It’s an Olympic year, and of course that means gold medals.
Like many of the gold and silver items that are now made, Olympic medals contain recycled precious metals. Organisers of the Rio Games, which begin in August, have unveiled the design of the medals for the event and released information about how they are made.
There will be a total of 5,130 medals made for the Rio Olympics and Paralympics, all created by the Brazilian Mint. They feature the traditional laurel leaf and Rio logo on one side and Nike, Greek goddess of victory, on the reverse. The name of the event each medal is awarded for is engraved around the edge.

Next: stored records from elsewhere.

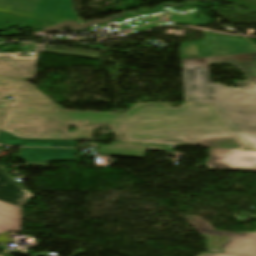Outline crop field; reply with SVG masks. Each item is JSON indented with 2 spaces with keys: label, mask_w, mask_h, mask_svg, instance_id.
I'll return each instance as SVG.
<instances>
[{
  "label": "crop field",
  "mask_w": 256,
  "mask_h": 256,
  "mask_svg": "<svg viewBox=\"0 0 256 256\" xmlns=\"http://www.w3.org/2000/svg\"><path fill=\"white\" fill-rule=\"evenodd\" d=\"M0 12L48 23L79 17L73 0H0Z\"/></svg>",
  "instance_id": "3"
},
{
  "label": "crop field",
  "mask_w": 256,
  "mask_h": 256,
  "mask_svg": "<svg viewBox=\"0 0 256 256\" xmlns=\"http://www.w3.org/2000/svg\"><path fill=\"white\" fill-rule=\"evenodd\" d=\"M216 147L231 148V149H245L237 136L218 138Z\"/></svg>",
  "instance_id": "13"
},
{
  "label": "crop field",
  "mask_w": 256,
  "mask_h": 256,
  "mask_svg": "<svg viewBox=\"0 0 256 256\" xmlns=\"http://www.w3.org/2000/svg\"><path fill=\"white\" fill-rule=\"evenodd\" d=\"M202 256H238V255H228V254H212V255H207V254H204Z\"/></svg>",
  "instance_id": "20"
},
{
  "label": "crop field",
  "mask_w": 256,
  "mask_h": 256,
  "mask_svg": "<svg viewBox=\"0 0 256 256\" xmlns=\"http://www.w3.org/2000/svg\"><path fill=\"white\" fill-rule=\"evenodd\" d=\"M217 138L198 139V145L215 147Z\"/></svg>",
  "instance_id": "17"
},
{
  "label": "crop field",
  "mask_w": 256,
  "mask_h": 256,
  "mask_svg": "<svg viewBox=\"0 0 256 256\" xmlns=\"http://www.w3.org/2000/svg\"><path fill=\"white\" fill-rule=\"evenodd\" d=\"M8 21H17V22H22V23H27V24L37 25V26L48 25V23H43V22H39V21L29 20V19H25V18H21V17H16V16L0 13V29L3 25V23L8 22Z\"/></svg>",
  "instance_id": "14"
},
{
  "label": "crop field",
  "mask_w": 256,
  "mask_h": 256,
  "mask_svg": "<svg viewBox=\"0 0 256 256\" xmlns=\"http://www.w3.org/2000/svg\"><path fill=\"white\" fill-rule=\"evenodd\" d=\"M103 124L118 141L197 145V138L235 135L213 104H183L181 109L137 104L122 116L65 111L54 103L12 107L0 130L18 138L88 140L91 131ZM70 125L77 130L68 134Z\"/></svg>",
  "instance_id": "1"
},
{
  "label": "crop field",
  "mask_w": 256,
  "mask_h": 256,
  "mask_svg": "<svg viewBox=\"0 0 256 256\" xmlns=\"http://www.w3.org/2000/svg\"><path fill=\"white\" fill-rule=\"evenodd\" d=\"M180 44L185 103H213L247 150L256 151V46L245 38L204 32ZM208 64H233L246 81L210 84Z\"/></svg>",
  "instance_id": "2"
},
{
  "label": "crop field",
  "mask_w": 256,
  "mask_h": 256,
  "mask_svg": "<svg viewBox=\"0 0 256 256\" xmlns=\"http://www.w3.org/2000/svg\"><path fill=\"white\" fill-rule=\"evenodd\" d=\"M183 217L191 224V226L198 233L256 239V232L255 233L253 232L229 233V232L216 231L206 219L199 218L196 216H183Z\"/></svg>",
  "instance_id": "11"
},
{
  "label": "crop field",
  "mask_w": 256,
  "mask_h": 256,
  "mask_svg": "<svg viewBox=\"0 0 256 256\" xmlns=\"http://www.w3.org/2000/svg\"><path fill=\"white\" fill-rule=\"evenodd\" d=\"M41 51L99 58V55L41 48Z\"/></svg>",
  "instance_id": "16"
},
{
  "label": "crop field",
  "mask_w": 256,
  "mask_h": 256,
  "mask_svg": "<svg viewBox=\"0 0 256 256\" xmlns=\"http://www.w3.org/2000/svg\"><path fill=\"white\" fill-rule=\"evenodd\" d=\"M0 58L5 60L12 68H14L27 80L35 78L38 66V63H36L37 58H18L15 54H0Z\"/></svg>",
  "instance_id": "10"
},
{
  "label": "crop field",
  "mask_w": 256,
  "mask_h": 256,
  "mask_svg": "<svg viewBox=\"0 0 256 256\" xmlns=\"http://www.w3.org/2000/svg\"><path fill=\"white\" fill-rule=\"evenodd\" d=\"M8 103H9V101L0 99V122L2 120V117L4 115V112H5V109H6V106L8 105Z\"/></svg>",
  "instance_id": "19"
},
{
  "label": "crop field",
  "mask_w": 256,
  "mask_h": 256,
  "mask_svg": "<svg viewBox=\"0 0 256 256\" xmlns=\"http://www.w3.org/2000/svg\"><path fill=\"white\" fill-rule=\"evenodd\" d=\"M34 195L30 194L0 169V200L22 206Z\"/></svg>",
  "instance_id": "7"
},
{
  "label": "crop field",
  "mask_w": 256,
  "mask_h": 256,
  "mask_svg": "<svg viewBox=\"0 0 256 256\" xmlns=\"http://www.w3.org/2000/svg\"><path fill=\"white\" fill-rule=\"evenodd\" d=\"M223 253L256 256V240L229 237Z\"/></svg>",
  "instance_id": "12"
},
{
  "label": "crop field",
  "mask_w": 256,
  "mask_h": 256,
  "mask_svg": "<svg viewBox=\"0 0 256 256\" xmlns=\"http://www.w3.org/2000/svg\"><path fill=\"white\" fill-rule=\"evenodd\" d=\"M18 157L27 162L75 161L76 149L22 148Z\"/></svg>",
  "instance_id": "6"
},
{
  "label": "crop field",
  "mask_w": 256,
  "mask_h": 256,
  "mask_svg": "<svg viewBox=\"0 0 256 256\" xmlns=\"http://www.w3.org/2000/svg\"><path fill=\"white\" fill-rule=\"evenodd\" d=\"M1 232H22V208L0 202Z\"/></svg>",
  "instance_id": "8"
},
{
  "label": "crop field",
  "mask_w": 256,
  "mask_h": 256,
  "mask_svg": "<svg viewBox=\"0 0 256 256\" xmlns=\"http://www.w3.org/2000/svg\"><path fill=\"white\" fill-rule=\"evenodd\" d=\"M7 95L15 99L9 107L52 102L30 82L0 76V98Z\"/></svg>",
  "instance_id": "4"
},
{
  "label": "crop field",
  "mask_w": 256,
  "mask_h": 256,
  "mask_svg": "<svg viewBox=\"0 0 256 256\" xmlns=\"http://www.w3.org/2000/svg\"><path fill=\"white\" fill-rule=\"evenodd\" d=\"M0 75L26 80L21 75H19L15 70H13L5 61L1 59H0Z\"/></svg>",
  "instance_id": "15"
},
{
  "label": "crop field",
  "mask_w": 256,
  "mask_h": 256,
  "mask_svg": "<svg viewBox=\"0 0 256 256\" xmlns=\"http://www.w3.org/2000/svg\"><path fill=\"white\" fill-rule=\"evenodd\" d=\"M0 143L15 146H59L74 147L73 140L17 139L0 131Z\"/></svg>",
  "instance_id": "9"
},
{
  "label": "crop field",
  "mask_w": 256,
  "mask_h": 256,
  "mask_svg": "<svg viewBox=\"0 0 256 256\" xmlns=\"http://www.w3.org/2000/svg\"><path fill=\"white\" fill-rule=\"evenodd\" d=\"M207 166L211 169L256 170V152L214 148L209 151Z\"/></svg>",
  "instance_id": "5"
},
{
  "label": "crop field",
  "mask_w": 256,
  "mask_h": 256,
  "mask_svg": "<svg viewBox=\"0 0 256 256\" xmlns=\"http://www.w3.org/2000/svg\"><path fill=\"white\" fill-rule=\"evenodd\" d=\"M10 233H1L0 234V244L6 243H15V240L9 238Z\"/></svg>",
  "instance_id": "18"
}]
</instances>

And although the gold and silver medals do contain precious metal, they are not solid gold or silver. In fact, there is only a small amount of solid silver and gold in each, but the precious metals they do contain have been sustainably sourced.
The gold used has been extracted without using Mercury and has come from renewable sources, the Rio 2016 website reported. Both the silver and bronze medals contain 30 per cent recycled materials such as the silver from mirrors, X-ray plates and soldering materials.

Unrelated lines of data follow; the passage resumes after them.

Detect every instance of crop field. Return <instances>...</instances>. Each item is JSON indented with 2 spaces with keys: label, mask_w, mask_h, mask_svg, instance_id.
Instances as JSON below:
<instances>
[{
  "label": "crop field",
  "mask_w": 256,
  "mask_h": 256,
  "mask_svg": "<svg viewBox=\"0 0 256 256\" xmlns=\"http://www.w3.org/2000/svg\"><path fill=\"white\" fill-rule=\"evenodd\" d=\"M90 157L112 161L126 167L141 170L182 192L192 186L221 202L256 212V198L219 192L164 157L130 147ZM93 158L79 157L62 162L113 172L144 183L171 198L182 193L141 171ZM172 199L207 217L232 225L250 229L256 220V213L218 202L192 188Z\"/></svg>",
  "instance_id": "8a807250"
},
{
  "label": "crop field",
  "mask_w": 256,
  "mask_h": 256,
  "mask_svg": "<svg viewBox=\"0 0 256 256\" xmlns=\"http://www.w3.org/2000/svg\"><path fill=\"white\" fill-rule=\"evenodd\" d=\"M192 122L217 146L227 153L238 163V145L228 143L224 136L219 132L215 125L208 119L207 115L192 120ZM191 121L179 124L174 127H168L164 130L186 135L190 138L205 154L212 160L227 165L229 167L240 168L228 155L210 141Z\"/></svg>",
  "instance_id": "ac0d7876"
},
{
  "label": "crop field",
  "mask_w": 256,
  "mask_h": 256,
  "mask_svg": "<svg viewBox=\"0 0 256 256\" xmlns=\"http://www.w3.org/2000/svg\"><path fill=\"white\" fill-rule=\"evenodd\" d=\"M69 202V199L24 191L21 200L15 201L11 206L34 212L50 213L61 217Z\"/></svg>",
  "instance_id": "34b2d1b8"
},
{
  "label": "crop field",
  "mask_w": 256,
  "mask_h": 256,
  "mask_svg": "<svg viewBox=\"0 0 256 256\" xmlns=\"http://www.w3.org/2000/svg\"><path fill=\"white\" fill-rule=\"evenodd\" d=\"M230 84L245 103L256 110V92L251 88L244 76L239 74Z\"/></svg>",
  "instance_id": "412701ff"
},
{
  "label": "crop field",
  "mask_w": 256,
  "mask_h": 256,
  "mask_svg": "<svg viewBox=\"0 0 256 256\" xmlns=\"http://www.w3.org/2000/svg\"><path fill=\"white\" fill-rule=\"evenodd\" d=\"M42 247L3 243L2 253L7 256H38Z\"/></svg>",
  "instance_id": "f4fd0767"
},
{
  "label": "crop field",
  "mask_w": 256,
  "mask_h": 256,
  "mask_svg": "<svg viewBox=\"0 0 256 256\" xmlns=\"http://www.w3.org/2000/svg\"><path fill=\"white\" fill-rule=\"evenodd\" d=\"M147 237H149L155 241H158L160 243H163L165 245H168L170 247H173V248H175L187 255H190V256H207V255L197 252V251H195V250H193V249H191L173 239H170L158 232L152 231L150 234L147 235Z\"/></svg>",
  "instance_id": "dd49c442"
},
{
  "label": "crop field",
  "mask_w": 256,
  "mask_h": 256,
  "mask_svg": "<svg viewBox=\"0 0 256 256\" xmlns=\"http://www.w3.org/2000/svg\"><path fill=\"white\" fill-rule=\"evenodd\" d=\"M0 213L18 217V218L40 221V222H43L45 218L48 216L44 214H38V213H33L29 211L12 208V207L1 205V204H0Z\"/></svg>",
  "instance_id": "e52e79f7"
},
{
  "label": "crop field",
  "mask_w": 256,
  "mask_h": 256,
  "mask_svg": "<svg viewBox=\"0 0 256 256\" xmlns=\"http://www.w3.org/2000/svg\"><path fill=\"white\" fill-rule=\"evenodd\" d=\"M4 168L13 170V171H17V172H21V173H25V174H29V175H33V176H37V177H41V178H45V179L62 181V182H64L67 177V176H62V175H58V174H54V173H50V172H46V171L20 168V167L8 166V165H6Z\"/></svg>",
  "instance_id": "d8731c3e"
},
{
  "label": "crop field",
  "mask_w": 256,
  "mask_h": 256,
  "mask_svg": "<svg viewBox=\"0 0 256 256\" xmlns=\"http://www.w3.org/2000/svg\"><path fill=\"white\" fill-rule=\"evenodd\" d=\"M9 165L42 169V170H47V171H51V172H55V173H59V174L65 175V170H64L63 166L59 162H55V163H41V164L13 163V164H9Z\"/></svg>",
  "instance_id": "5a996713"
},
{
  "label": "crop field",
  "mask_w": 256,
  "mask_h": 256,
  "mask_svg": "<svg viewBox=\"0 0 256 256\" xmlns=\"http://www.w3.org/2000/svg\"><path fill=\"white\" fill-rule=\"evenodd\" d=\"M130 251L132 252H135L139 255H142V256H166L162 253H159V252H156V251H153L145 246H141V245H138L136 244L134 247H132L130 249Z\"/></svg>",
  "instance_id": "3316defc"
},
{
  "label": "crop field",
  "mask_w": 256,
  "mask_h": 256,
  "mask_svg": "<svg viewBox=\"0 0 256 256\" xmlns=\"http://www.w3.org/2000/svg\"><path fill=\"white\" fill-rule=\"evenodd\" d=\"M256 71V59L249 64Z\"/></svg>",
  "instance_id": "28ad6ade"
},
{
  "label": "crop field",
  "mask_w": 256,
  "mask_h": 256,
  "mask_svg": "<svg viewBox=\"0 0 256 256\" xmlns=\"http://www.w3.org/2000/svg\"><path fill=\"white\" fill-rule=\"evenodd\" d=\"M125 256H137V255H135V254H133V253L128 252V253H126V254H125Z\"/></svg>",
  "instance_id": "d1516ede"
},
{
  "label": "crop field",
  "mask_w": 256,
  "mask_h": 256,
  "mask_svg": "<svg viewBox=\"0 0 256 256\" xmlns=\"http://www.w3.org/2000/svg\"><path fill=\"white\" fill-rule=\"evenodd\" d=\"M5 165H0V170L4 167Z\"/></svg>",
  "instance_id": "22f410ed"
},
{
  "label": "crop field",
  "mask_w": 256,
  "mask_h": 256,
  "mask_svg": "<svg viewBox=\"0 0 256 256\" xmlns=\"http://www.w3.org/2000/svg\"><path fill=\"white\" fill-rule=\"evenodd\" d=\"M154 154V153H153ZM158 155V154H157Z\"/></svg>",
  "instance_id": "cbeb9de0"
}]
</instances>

It’s traditional for Olympic gold medals to be made from gilt silver – or silver gilded with gold. When London hosted the Games in 2012, the gold medals contained 92.5 per cent silver and just one per cent gold.
So if you have inherited or bought gold or silver Olympic medals and want to sell them for recycling, the actual precious metal content may not be exactly what you thought.
Of course, it’s a different matter with the scrap gold and silver jewellery that you can convert into cash. Troy ounce by ounce, the metal is worth much more than an Olympic medal, and who knows – the gold and silver you recycle now could be used as part of the medals produced for the next games in 2020.